La Harpe des étoiles – Johan Heliot

Les primo-humains ont créé les néo-humains qui se sont rebellés et les ont exterminé, excepté l’Abelle dernier vaisseau disparu dans les Confins. Teer-Elben est un Nomade, voyageur indépendant forcé par un commanditaire anonyme à enquêter sur des rumeurs de réapparition des primo-humains, en compagnie d’une Berserker glaciale, d’une Diaphane chipie, d’une petite bête bizarrement mignonne et d’une haut-gradée à la tête de la nef diplomatique qui les transporte.

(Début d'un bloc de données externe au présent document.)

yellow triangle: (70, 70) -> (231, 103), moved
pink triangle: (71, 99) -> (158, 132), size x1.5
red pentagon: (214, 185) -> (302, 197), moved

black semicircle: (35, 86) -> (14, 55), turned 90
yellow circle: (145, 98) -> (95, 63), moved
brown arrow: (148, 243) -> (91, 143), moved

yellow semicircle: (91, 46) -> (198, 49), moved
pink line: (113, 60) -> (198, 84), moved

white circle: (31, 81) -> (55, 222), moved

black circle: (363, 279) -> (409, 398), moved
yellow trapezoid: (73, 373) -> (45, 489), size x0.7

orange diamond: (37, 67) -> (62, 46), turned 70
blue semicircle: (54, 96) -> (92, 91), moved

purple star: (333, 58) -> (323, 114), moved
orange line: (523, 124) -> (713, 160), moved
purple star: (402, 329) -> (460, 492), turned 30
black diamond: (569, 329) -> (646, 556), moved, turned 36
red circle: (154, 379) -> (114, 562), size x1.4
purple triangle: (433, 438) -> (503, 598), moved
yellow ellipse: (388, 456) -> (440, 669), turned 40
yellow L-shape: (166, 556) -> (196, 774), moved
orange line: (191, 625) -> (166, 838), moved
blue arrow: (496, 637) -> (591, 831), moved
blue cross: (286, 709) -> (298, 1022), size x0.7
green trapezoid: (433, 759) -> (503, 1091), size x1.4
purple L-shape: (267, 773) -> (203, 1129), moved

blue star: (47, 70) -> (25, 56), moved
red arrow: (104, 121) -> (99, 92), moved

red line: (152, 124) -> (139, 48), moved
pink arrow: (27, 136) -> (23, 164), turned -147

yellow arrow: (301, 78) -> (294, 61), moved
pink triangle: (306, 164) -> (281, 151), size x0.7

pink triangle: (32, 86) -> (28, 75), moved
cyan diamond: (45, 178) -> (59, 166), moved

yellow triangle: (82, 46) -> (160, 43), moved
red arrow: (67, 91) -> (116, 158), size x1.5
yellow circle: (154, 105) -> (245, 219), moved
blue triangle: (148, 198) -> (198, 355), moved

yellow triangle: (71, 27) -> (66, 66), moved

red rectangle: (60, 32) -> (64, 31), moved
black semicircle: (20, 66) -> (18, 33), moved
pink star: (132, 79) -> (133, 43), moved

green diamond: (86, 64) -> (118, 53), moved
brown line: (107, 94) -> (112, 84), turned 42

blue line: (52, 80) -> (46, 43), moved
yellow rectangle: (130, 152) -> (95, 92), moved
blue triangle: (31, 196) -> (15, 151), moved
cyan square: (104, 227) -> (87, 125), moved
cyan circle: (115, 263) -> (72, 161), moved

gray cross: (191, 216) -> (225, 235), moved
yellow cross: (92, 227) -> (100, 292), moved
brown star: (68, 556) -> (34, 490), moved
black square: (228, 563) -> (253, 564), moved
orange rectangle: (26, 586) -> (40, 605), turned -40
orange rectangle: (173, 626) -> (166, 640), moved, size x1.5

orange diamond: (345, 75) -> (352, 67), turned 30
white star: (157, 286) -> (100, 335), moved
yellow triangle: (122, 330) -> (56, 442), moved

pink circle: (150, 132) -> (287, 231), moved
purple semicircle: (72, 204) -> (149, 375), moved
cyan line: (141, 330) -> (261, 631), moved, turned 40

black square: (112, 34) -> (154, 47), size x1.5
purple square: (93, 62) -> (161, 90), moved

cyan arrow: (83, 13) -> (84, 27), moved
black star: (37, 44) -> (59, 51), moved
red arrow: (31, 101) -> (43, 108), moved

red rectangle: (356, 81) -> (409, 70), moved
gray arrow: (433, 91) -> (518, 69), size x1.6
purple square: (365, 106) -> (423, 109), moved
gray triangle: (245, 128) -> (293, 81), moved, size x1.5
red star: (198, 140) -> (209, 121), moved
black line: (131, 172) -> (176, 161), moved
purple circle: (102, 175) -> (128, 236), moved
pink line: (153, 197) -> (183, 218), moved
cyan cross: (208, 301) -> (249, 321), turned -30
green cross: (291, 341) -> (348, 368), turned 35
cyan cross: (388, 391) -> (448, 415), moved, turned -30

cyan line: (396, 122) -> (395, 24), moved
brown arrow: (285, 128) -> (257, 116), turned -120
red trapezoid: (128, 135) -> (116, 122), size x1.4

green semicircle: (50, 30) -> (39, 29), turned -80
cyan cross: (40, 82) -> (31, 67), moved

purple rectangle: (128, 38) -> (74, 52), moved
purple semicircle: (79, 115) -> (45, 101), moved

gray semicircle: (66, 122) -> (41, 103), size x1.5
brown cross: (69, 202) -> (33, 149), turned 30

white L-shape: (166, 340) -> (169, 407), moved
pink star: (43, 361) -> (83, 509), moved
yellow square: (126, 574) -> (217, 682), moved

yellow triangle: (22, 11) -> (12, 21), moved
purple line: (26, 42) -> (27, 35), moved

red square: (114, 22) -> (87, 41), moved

Ce space opera sérieux se focalise sur le personnage principal et développe autour de lui un univers complexe, une culture basée sur les castes et sur un héritage technologique volé, procédé de transmission de nano-composants utilisé sans vraiment le comprendre. D’un autre côté Teer-Elben est né pour voyager, être seul et en mouvement en dehors de toute sociabilisation, cultivant un lien astral avec ses ancêtres. Le retour de l’espèce humaine originelle cinq mille ans plus tard menace le pouvoir du Maitre des Mailles. L’environnement s’installe avec un passif sous-jacent obscurément évoqué de menace et de hantise, de haine et de culpabilité à l’échelle des espèces pour qu’éclatent ensuite l’action et les révélations. L’histoire atteint une ampleur mythologique, cyberpunk et métaphysique, par l’accomplissement divin des premiers humains devenus Créateurs et maitrisant la théorie des cordes appliquée à l’ingénierie, et l’infériorité des néo-humains est à la hauteur de leur hargne à conserver le pouvoir usurpé. La construction du récit s’appuie sur des mises en abyme et une prédétermination qui jaillit de l’obscurité avec une grande vitalité, abordant les questions de devoir de mémoire et renonçant à la légèreté psychédélique commune dans le genre pour se concentrer sur une ambition universaliste.